Integrating Results And Coverage From Simulation And Formal
By Tom Anderson, Semiconductor Engineering
Not so long ago, formal verification was considered an exotic technology used only by specialists for specific verification challenges such as cache coherency. As chips have grown ceaselessly in size and complexity, the traditional verification method of simulation could not keep pace. The task of generating and running enough tests consumed enormous resources in terms of engineers, simulation licenses, and servers. Yet even unlimited simulation capability provided no guarantee of functional correctness. Constrained-random simulation, by its very nature, is probabilistic and has little chance of exercising enough of the design to find deep, corner-case bugs.

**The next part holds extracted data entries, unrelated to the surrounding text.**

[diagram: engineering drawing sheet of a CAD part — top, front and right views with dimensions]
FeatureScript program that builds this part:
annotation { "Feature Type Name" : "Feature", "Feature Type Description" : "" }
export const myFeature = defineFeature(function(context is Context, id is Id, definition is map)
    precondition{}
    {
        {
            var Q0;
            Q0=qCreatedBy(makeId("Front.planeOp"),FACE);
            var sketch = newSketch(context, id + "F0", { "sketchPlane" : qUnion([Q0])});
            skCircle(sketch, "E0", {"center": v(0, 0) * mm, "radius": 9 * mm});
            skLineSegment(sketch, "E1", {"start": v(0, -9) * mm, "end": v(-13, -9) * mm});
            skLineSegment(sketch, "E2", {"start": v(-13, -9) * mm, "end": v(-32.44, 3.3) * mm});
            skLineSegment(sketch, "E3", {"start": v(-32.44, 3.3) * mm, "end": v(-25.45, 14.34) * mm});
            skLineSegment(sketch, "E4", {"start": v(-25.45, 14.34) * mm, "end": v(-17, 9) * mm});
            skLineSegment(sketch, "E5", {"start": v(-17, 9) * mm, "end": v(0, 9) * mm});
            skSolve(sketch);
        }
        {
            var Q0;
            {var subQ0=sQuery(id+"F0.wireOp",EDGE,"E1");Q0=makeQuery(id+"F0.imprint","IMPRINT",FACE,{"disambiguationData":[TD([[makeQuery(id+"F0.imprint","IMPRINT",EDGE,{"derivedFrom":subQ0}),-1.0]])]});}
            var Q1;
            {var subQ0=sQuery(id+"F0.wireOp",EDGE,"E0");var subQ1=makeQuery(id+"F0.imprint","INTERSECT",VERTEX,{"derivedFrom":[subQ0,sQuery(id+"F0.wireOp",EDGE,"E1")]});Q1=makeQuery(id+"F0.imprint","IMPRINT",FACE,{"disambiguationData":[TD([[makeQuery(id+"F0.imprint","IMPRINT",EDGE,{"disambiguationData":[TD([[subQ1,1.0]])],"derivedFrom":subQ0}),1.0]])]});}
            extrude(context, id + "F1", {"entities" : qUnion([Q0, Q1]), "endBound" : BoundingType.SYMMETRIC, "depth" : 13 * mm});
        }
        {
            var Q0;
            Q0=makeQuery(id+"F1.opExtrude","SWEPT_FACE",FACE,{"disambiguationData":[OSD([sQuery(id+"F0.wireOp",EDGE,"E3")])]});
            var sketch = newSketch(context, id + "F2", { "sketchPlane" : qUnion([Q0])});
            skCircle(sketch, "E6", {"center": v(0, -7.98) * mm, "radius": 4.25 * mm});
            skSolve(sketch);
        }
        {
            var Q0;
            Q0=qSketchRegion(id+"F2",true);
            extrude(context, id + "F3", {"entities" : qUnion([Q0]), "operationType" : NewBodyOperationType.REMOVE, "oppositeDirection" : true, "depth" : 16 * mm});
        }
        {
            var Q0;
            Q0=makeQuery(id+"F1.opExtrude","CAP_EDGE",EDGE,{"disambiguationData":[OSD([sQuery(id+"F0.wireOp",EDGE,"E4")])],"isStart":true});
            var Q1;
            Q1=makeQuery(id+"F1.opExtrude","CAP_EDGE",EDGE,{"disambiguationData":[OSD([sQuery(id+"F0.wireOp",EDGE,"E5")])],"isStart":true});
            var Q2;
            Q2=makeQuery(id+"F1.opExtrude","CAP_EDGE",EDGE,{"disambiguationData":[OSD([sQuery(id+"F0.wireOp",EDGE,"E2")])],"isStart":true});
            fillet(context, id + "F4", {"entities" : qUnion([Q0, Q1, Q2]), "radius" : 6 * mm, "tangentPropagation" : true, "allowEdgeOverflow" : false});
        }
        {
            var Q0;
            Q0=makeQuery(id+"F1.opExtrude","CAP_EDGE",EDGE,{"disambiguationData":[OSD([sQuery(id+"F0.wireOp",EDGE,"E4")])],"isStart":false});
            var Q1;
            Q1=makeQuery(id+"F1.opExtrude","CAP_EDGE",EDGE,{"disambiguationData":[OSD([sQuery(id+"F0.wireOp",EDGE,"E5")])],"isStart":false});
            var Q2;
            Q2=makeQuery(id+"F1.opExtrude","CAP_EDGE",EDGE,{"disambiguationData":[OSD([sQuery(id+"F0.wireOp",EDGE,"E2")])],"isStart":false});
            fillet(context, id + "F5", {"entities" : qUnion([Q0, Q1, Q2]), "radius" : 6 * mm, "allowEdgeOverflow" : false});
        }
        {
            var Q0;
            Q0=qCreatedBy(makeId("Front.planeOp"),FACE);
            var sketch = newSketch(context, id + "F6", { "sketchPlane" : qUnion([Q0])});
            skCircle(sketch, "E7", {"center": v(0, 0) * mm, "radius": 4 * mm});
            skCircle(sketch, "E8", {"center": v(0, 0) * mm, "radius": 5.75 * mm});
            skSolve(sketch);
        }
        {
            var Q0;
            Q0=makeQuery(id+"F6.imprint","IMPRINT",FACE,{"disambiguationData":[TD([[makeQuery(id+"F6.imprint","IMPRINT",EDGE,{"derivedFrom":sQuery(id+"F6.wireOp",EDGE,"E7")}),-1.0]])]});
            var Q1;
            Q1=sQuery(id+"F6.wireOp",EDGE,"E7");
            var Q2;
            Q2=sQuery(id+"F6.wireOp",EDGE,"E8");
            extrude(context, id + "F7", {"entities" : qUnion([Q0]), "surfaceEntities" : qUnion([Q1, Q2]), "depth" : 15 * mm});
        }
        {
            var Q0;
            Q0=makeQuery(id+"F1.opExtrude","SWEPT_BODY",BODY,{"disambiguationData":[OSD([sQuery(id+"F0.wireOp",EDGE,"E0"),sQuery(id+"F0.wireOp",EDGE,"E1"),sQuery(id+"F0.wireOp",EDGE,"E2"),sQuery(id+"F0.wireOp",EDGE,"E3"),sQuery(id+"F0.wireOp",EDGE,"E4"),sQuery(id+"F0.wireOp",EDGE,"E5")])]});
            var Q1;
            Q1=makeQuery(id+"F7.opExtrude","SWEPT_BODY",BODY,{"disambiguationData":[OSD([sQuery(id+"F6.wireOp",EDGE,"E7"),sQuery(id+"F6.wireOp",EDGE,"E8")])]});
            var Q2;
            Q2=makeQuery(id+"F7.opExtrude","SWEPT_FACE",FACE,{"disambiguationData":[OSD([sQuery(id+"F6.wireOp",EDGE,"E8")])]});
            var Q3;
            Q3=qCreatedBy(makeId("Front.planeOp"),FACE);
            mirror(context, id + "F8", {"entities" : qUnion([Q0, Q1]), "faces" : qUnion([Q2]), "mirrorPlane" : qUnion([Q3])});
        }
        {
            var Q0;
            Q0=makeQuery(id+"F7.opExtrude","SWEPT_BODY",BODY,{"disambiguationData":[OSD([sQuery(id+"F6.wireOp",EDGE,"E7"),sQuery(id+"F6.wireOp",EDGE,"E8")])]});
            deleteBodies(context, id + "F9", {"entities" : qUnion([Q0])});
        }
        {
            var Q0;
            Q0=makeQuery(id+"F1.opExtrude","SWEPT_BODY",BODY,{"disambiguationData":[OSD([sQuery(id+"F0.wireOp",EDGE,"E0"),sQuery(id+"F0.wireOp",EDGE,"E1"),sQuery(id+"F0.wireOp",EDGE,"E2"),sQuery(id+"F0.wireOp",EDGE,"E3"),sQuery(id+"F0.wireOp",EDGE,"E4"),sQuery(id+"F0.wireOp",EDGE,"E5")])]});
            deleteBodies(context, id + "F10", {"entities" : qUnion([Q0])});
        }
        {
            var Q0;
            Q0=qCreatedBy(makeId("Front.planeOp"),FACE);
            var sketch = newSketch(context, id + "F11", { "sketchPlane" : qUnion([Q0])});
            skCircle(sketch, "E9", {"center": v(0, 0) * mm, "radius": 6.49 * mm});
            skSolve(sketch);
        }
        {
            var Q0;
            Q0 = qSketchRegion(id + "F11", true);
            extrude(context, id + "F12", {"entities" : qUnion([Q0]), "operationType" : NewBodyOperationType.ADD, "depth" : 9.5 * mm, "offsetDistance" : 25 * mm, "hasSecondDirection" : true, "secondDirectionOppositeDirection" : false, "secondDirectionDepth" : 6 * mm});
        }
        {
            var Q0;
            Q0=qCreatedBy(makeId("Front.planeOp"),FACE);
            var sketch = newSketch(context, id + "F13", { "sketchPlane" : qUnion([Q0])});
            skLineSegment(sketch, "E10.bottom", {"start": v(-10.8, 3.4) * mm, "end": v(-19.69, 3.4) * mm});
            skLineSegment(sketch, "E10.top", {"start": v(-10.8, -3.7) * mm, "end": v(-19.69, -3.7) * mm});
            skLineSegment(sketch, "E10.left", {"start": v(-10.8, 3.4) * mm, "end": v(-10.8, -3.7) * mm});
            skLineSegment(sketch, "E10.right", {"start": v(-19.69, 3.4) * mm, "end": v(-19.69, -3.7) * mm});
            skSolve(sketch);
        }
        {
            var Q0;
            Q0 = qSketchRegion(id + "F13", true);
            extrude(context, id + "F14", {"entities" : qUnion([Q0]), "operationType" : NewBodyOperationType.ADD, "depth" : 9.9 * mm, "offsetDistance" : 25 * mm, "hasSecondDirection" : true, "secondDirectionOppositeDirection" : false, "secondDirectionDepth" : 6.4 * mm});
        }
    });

For these reasons, verification engineers turned increasingly to formal. They highly value the ability to exercise 100% of design behavior, find obscure bugs, and prove mathematically that no bugs remain. Today, virtually every chip development team makes at least some use of formal techniques. Applications (“apps”) handle many common verification tasks automatically, standardized assertion languages provide portability across tools, formal engines (“solvers”) are more powerful, and debug tools have improved. Methodologies provide guidance and give even new users the confidence to be successful.
Despite all this progress, there was an important aspect of using formal that was not well addressed until recently: integration of its results and coverage metrics with those from simulation. A unified view of verification status is essential for engineering leads and project managers. They need to account for the effort expended on formal verification using measures and methods familiar from the simulation domain. Adopting formal enables more complete verification and reduces overall verification effort. Managers making decisions on tools and methodologies look for proof of these benefits.